* [Your objective]: A single number is expected: the count of lines in the records below that contain "наперсные".

* [The data]:

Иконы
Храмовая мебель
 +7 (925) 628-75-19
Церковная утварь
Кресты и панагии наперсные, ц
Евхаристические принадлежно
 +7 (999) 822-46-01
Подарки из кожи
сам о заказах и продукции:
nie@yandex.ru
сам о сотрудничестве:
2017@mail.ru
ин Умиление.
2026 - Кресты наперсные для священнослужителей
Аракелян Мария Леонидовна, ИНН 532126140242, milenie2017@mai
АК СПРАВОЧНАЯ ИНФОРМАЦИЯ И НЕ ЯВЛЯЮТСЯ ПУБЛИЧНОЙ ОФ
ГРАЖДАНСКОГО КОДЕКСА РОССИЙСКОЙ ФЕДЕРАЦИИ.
--
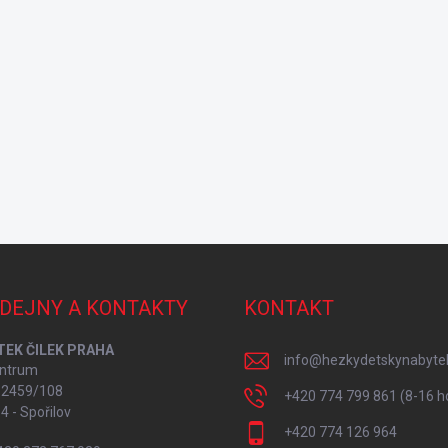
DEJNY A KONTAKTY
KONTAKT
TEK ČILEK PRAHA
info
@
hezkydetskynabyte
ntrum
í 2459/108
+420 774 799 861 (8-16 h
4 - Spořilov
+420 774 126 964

* [Response area]: 2